This fall, U. of I. graduate students in the School of Architecture's recording historic buildings seminar will prepare drawings and other documentation on the historic Paul Schweikher House in Schaumburg, Illinois, for the Historic American Buildings Survey.
Led by professor Paul Kapp, the team will visit the suburban site to record the building, following a process established for documenting historic buildings by the National Park Service. At semester's end, the students will submit their final package of measured drawings, field notes, photographs and other materials to the National Park Service’s Historic American Building Survey as their entry into the Charles E. Peterson Prize Competition and for inclusion in the HABS archive at the Library of Congress, the nation's largest collection of historic architectural, engineering and landscape documentation.

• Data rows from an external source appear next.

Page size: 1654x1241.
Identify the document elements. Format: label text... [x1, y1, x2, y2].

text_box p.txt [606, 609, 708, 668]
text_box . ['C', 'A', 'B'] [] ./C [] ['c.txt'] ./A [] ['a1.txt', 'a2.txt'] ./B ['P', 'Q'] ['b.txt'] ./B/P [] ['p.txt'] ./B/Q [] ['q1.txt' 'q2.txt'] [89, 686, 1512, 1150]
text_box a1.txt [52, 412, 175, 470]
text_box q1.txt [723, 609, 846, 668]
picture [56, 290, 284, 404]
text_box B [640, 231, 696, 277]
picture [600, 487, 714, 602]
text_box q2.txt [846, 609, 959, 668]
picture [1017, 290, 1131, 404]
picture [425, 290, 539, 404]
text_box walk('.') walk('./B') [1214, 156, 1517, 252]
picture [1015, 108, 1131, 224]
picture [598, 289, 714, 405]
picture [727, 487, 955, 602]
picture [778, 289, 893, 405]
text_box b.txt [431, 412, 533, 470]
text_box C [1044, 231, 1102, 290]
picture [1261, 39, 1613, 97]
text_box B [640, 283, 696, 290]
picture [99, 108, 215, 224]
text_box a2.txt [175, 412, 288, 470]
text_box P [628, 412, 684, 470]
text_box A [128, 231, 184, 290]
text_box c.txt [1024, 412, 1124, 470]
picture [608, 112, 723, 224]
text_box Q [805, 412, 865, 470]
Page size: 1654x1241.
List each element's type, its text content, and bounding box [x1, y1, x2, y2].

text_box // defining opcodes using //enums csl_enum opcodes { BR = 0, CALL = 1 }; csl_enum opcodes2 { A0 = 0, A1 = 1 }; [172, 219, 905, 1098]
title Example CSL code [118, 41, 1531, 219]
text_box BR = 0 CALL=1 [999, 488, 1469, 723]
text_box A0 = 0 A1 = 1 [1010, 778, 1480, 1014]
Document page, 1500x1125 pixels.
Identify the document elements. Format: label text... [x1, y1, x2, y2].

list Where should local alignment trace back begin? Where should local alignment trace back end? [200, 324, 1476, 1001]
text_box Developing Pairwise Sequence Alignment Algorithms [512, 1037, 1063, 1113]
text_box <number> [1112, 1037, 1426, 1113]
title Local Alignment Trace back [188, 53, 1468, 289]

The brick, wood and glass house was designed by Paul Schweikher in 1937 and built the following year as his residence and studio. Influenced by Japanese vernacular forms, Frank Lloyd Wright’s Prairie designs, and 1930s European International Style models, Schweikher developed a unique structure blending modernism with attention to natural materials and engagement with the then-rural site. The Schweikher House is the only structure in Schaumburg currently listed in the National Register of Historic Places. The house is currently owned by the Village of Schaumburg and operated by the Schweikher House Preservation Trust.
The Historic Preservation Education Foundation, a nonprofit foundation dedicated to enhancing public awareness and understanding of historic buildings and sites and encouraging their appropriate preservation, is sponsoring the project.